Having Thomas as her bodyguard made her feel invulnerable to attack, which no doubt explained why she hadn’t given Lucifer as much thought as the sicko probably hoped she’d been giving him. The detective had a solid, loyal quality about him, a dependability most men, and most people for that matter, lack.
Nikki couldn’t decide if he was more handsome clean-shaven, as he was now, or sporting the five-o’clock shadow that partially concealed the lower half of his face most of the time. He looked a bit sinister either way, she supposed. He looked undeniably masculine and handsome either way, too. Even wearing jeans and a T-shirt as he was today, he personified rugged, elemental masculinity.
“Well,” Thomas said, making her blink, “Ben’s on the case. Now all we can do is sit back and wait to see if anything comes of it.”
She nodded. “I’m not sure I understand what it is you’re hoping to find, but whatever it is, I obviously hope you find it.”
“I’m not looking for anything in particular,” he said as he strolled into the kitchen. “And very well might not find anything. That’s the best way, if you ask me. If you look for something in particular, you tend to overlook the million other things staring you right in the face.”
“Good point.”
He grunted. “Well, for both our sakes I hope Ben finds something. I’d like to get the hell out of here and go back to Cleveland to work.”
Nikki’s heart fell, something she conceded it had no right to do. “Yes,” she said quietly, “I can understand that.”
Thomas’s head poked through the kitchen door. “Hey.” He waited for her to look at him before continuing. “Don’t go reading shit into things I say.” He frowned. “I say what I mean and I mean what I say,” he grumbled before disappearing back into the kitchen. “There ain’t any lines there for you to read between, Doc.”
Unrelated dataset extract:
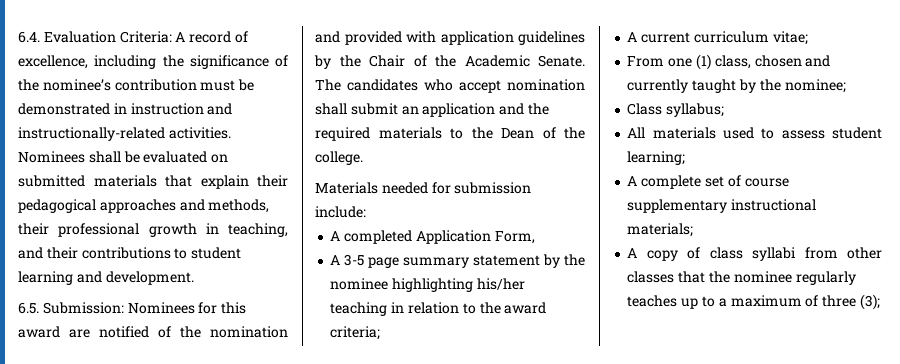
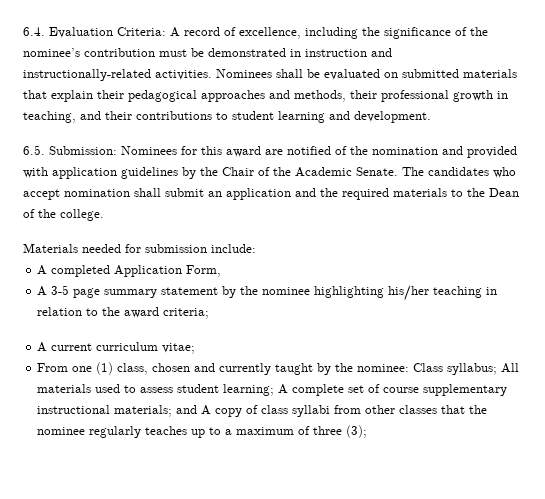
[784,79,846,93] nominee; // -> [357,364,410,372] nominee:
(725, 110) // -> (498, 369) none
(686, 158) // -> (275, 390) none
(694, 230) // -> [176,405,198,414] and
She held back a smile. In more words or less he had just salvaged her pride, letting her know he wanted to return to Cleveland so it was easier to work, not so he wouldn’t be obliged to spend more time with her. Nikki blew out a breath. If Detective Grouch kept doing nice things like that, she was going to be head over heels in love with him before they left Cincinnati.
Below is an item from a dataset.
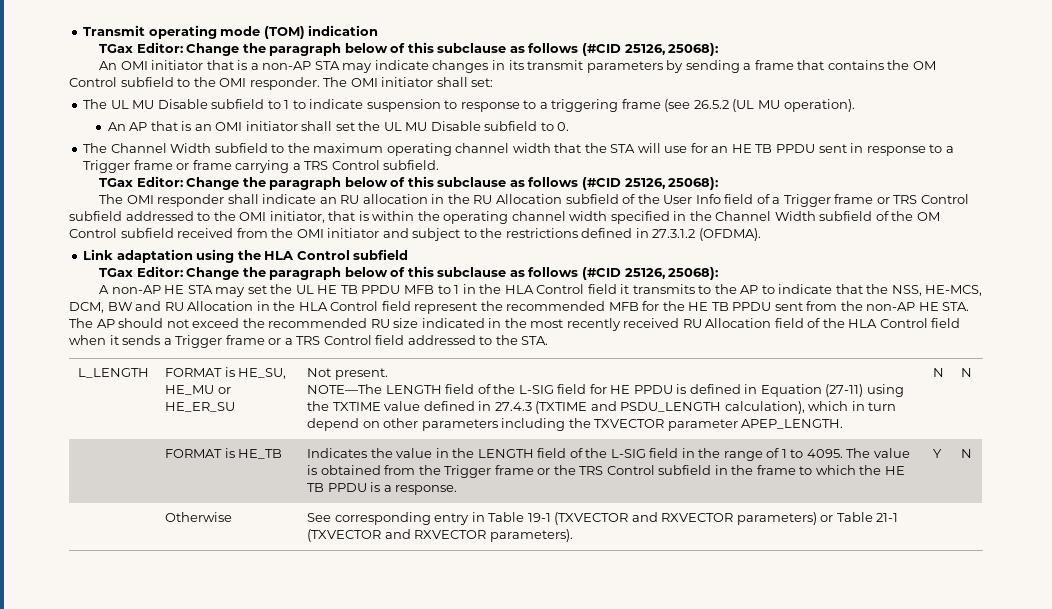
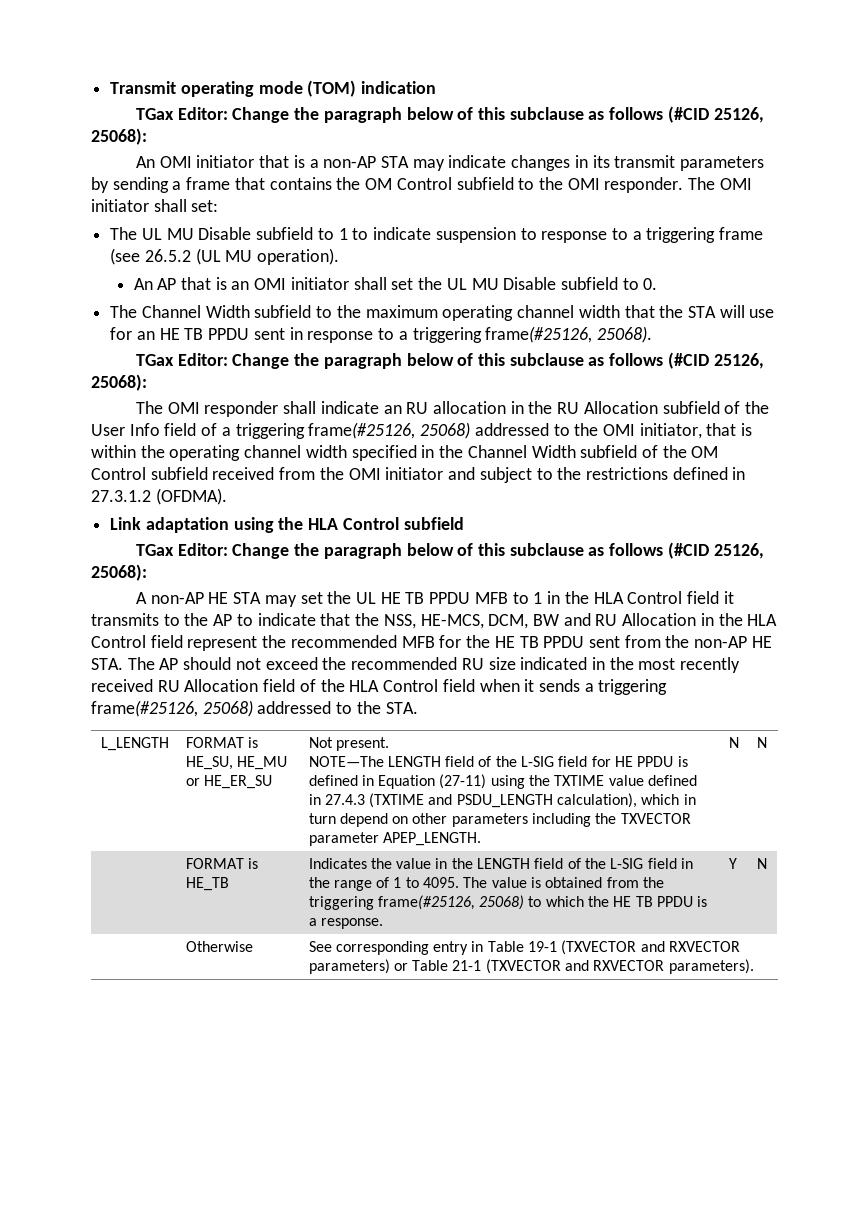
[83,160,440,173] Trigger frame or frame carrying a TRS Control subfield. -> [412,326,652,343] triggering frame(#25126, 25068).
[783,194,969,207] [69,211,122,221] Trigger frame or TRS Control subfield -> [235,422,471,439] triggering frame(#25126, 25068)
[175,335,405,348] Trigger frame or a TRS Control field -> [598,679,668,695] [91,700,253,717] triggering frame(#25126, 25068)
[444,465,796,478] Trigger frame or the TRS Control subfield in the frame -> [308,895,525,910] triggering frame(#25126, 25068)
“I was thinking,” Nikki said a bit loudly to make sure Thomas heard her from the kitchen.
“Oh, great,” he muttered. “Three words no man wants to hear from a woman’s lips.”
“Knock it off, I’m being serious.”
He grunted. “So am I.”
Nikki rolled her eyes to the ceiling. “Anyway,” she said pointedly, standing up and walking into the kitchen. “You have a laptop, right?” she asked, leaning against the door-frame.
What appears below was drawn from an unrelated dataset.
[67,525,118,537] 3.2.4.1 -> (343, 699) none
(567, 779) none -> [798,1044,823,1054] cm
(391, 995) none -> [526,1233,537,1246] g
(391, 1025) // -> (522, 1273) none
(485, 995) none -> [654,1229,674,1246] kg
Thomas glanced up from where he was making sandwiches. “Yeah. You like pastrami?”
“Yes,” she said absently. “With mustard, please. Anyway, if you have a laptop, why don’t we . . . I don’t know . . . try to catch Lucifer ourselves?”
He stilled for a moment. He glanced up at her. “I have to admit the thought did cross my mind.”
“But?”
He shrugged. “Leon Walker, our computer expert over at the CPD, already put approximately ten dummy ads in. So far he hasn’t even gotten a nibble. There are thousands of ads on
Dom4me.com
. What are the chances of Lucifer reading the one we put in when he hasn’t taken any of Leon’s bait?”
“A bit more mustard, please.” Nikki considered that.
“Well, have you thought about the possibility that Lucifer can smell a trap? Or that Leon isn’t using the right trigger words? He is a man after all.”
Thomas frowned. “Yes, I’ve considered that. But Dr. Horace is a woman, and she helped him create the ads. Do you like pickles?”
“What am I, a communist? Okay, granted Dr. Horace is a woman, and a brilliant one at that, but perhaps she is missing that element of vulnerability Lucifer’s victims, myself included, shared in common. I bet if we created a fictional ad for a woman in the Cleveland area who has the same professional and
emotional
attributes as me . . .”
He was quiet for a long moment, a thoughtful look etched into his profile. “Go boot up the laptop,” Thomas muttered. “I’ll get us some chips and pops.”